Anyhow. Enough belly-aching. Today's my mother's birthday. Audrey would have been 94. Can't believe it's been more than 12 years since she passed in January, 2009.


She was a feisty one. She worked. Hard. Her whole life. With five children, she stayed very busy as what used to be called a homemaker. I kind of like that old-fashioned name. In Audrey's case, it fits.

She was always there when we needed her.

We didn't have a lot of money growing up. Dad was a refrigerator repair man. Those were the days when a single income was actually sufficient - if you had a huge vegetable garden from which you preserved everything, and knew people who could sell you 12 dozen eggs or an entire flat of bread loaves or a half a beef at a time.


Despite being very busy at our rural home, Audrey loved her projects - especially after Sandy and I - the afterthought daughters - got big enough. By turns, she learned oil painting, hair dressing and even a bit of house renovation, although she didn't actually take any lessons for that.

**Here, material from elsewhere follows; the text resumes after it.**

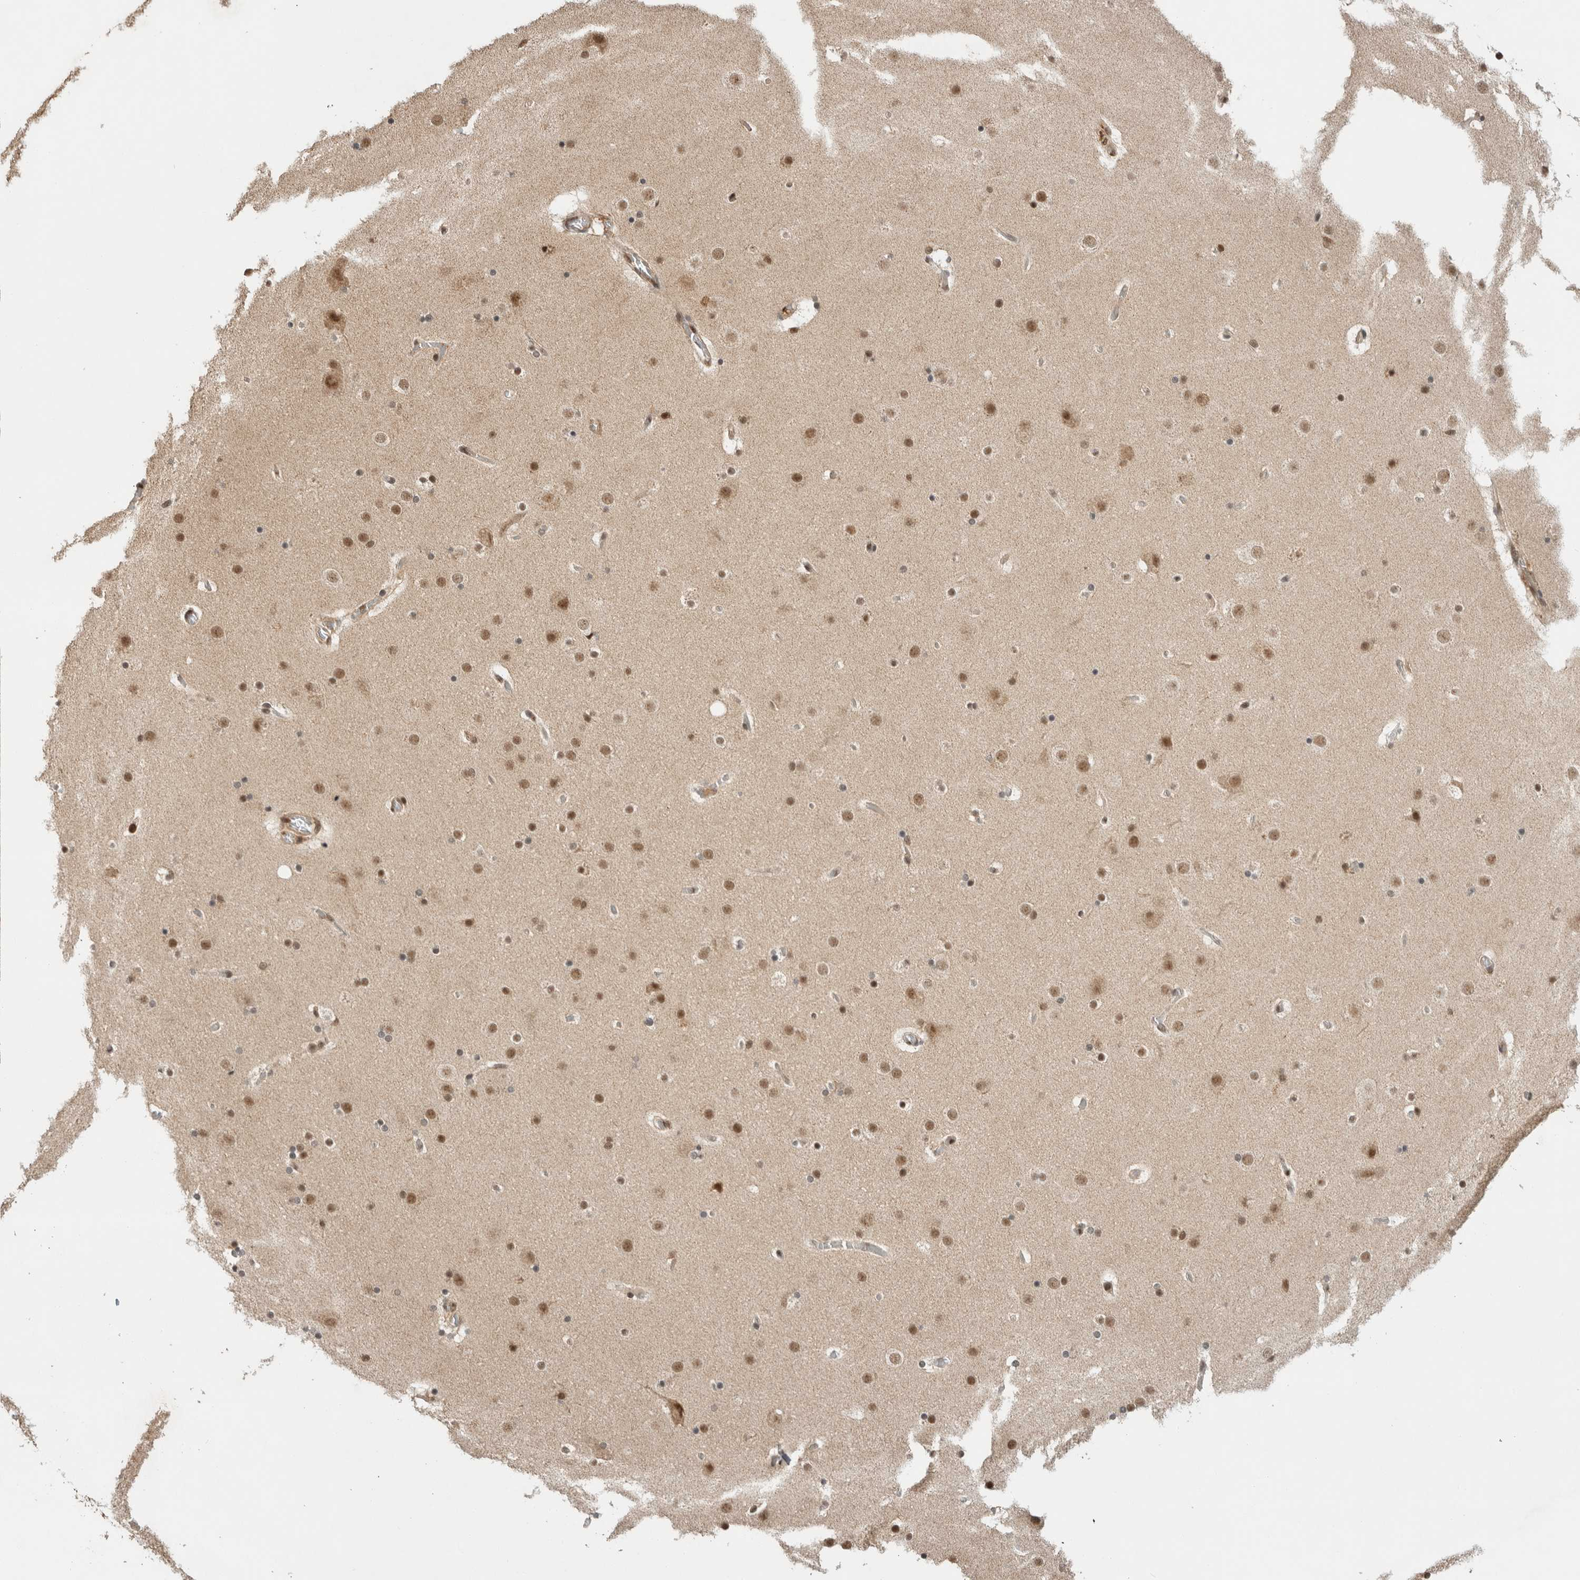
{"staining": {"intensity": "moderate", "quantity": ">75%", "location": "nuclear"}, "tissue": "cerebral cortex", "cell_type": "Endothelial cells", "image_type": "normal", "snomed": [{"axis": "morphology", "description": "Normal tissue, NOS"}, {"axis": "topography", "description": "Cerebral cortex"}], "caption": "Cerebral cortex stained with DAB immunohistochemistry shows medium levels of moderate nuclear expression in approximately >75% of endothelial cells. The protein of interest is stained brown, and the nuclei are stained in blue (DAB (3,3'-diaminobenzidine) IHC with brightfield microscopy, high magnification).", "gene": "SNRNP40", "patient": {"sex": "male", "age": 57}}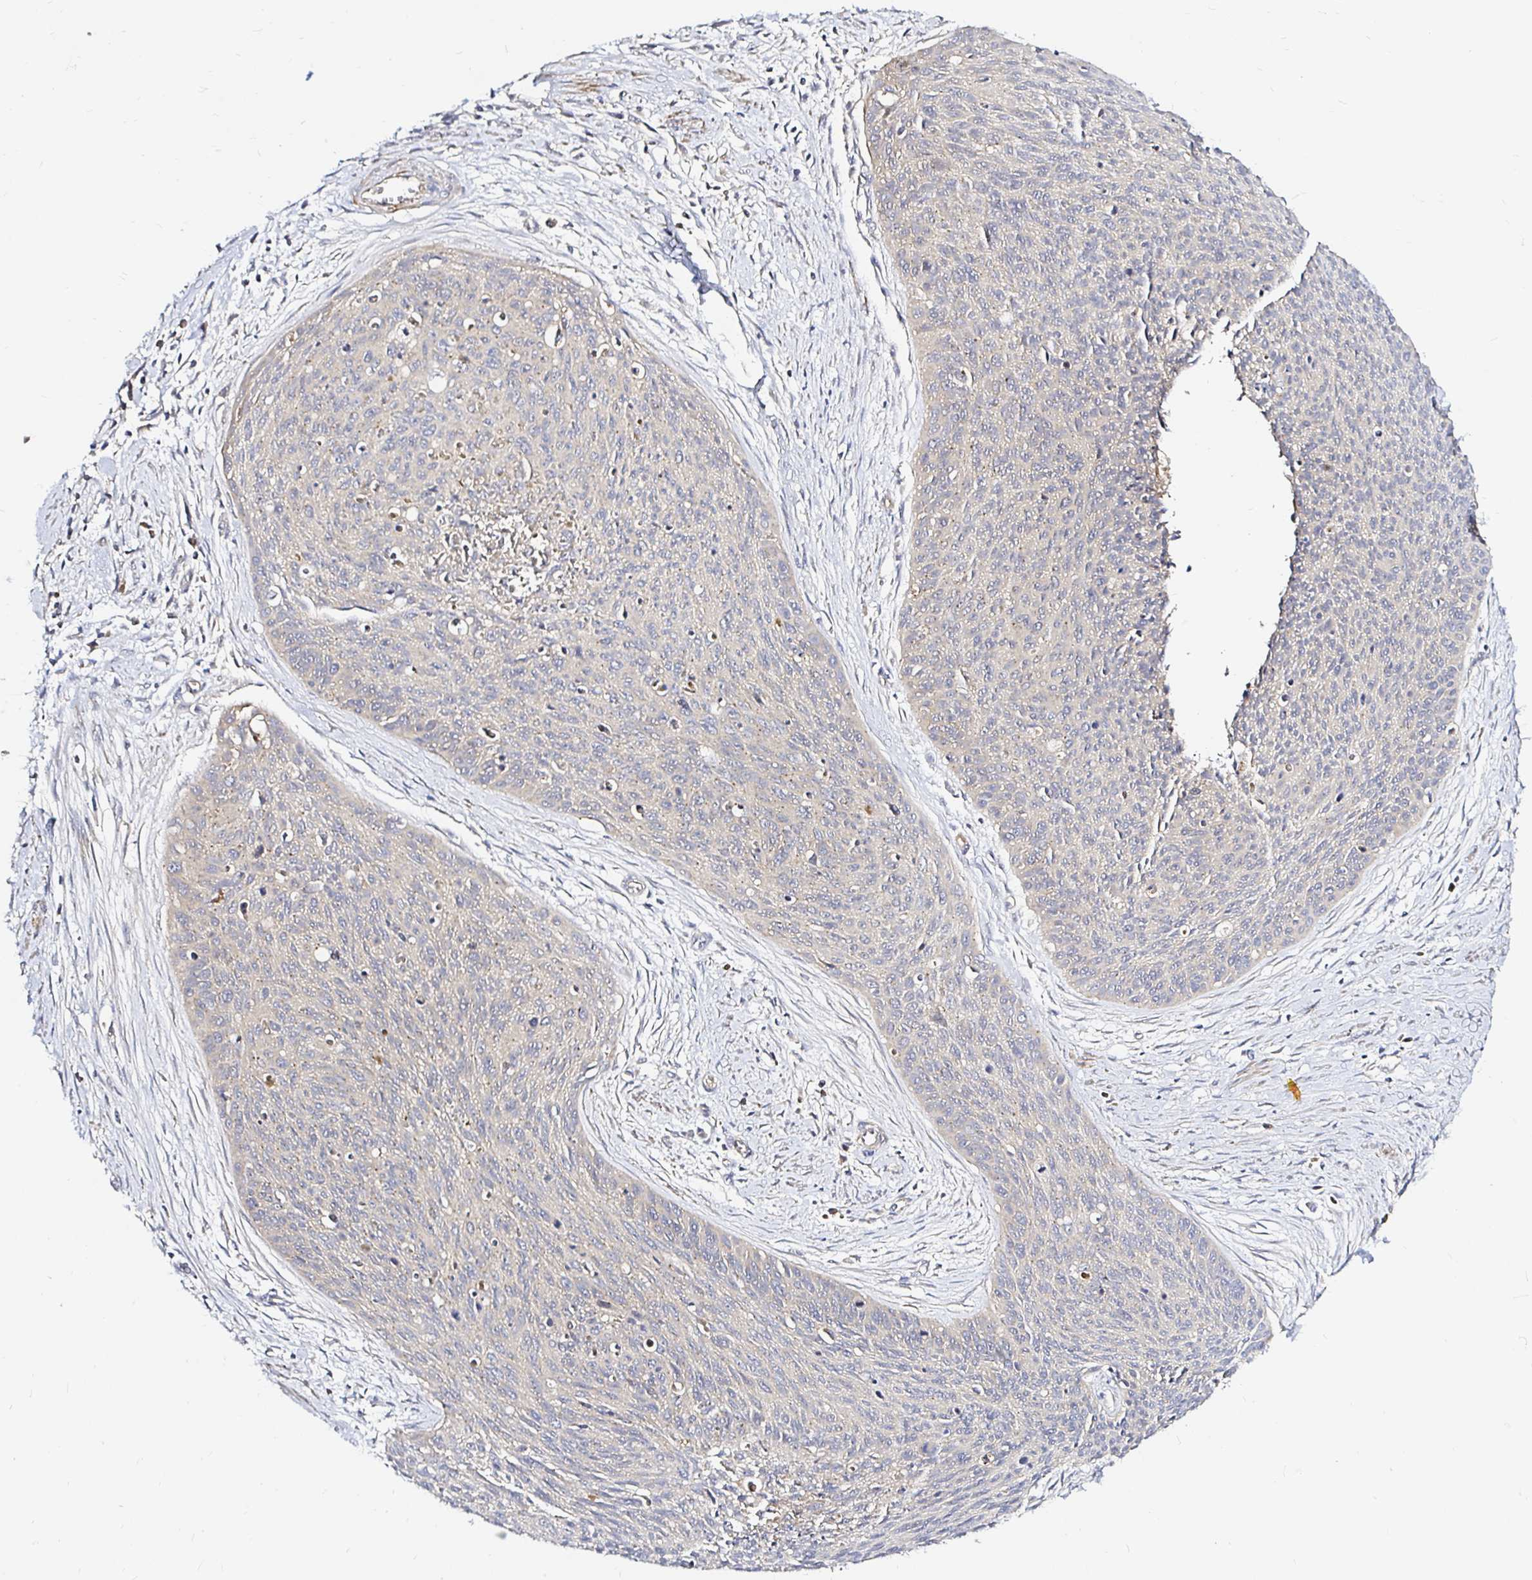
{"staining": {"intensity": "negative", "quantity": "none", "location": "none"}, "tissue": "cervical cancer", "cell_type": "Tumor cells", "image_type": "cancer", "snomed": [{"axis": "morphology", "description": "Squamous cell carcinoma, NOS"}, {"axis": "topography", "description": "Cervix"}], "caption": "Squamous cell carcinoma (cervical) was stained to show a protein in brown. There is no significant expression in tumor cells.", "gene": "ARHGEF37", "patient": {"sex": "female", "age": 55}}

Which brings me to her relentless drive to get things done. If Dad was a bit slow on the uptake, she'd just start.


A perfect example was when, after we added a huge front living room to the house, the middle bedroom was left without direct sunlight. So Ma just started cutting a hole in the wall between it and the end bedroom - with no real plan other than 'getting it done'. We girls came home from school to one big room, instead of two small ones.


Ma was also extremely generous in the community. The Frome United Church on the hill up Highway 3 was a real hub - with Turkey dinners, Irish stew dinners, and all manner of other events and activities. As a member of the UCW - United Church Women - she was always contributing her time, culinary and serving skills.


Latterly, she and Dad took up music in a big way. She had always played piano by ear - no lessons needed there - and Dad learned the fiddle. They, plus friends who played guitar and another fiddle - would go around to the seniors' homes and entertain people who were only marginally older than they were. The old tunes like Little Brown Jug, the Orange Blossom Special and Waltzing Matilda.


So that's my little contribution today. It's comforting to take a bit of time to reminisce and savour the good times, right?.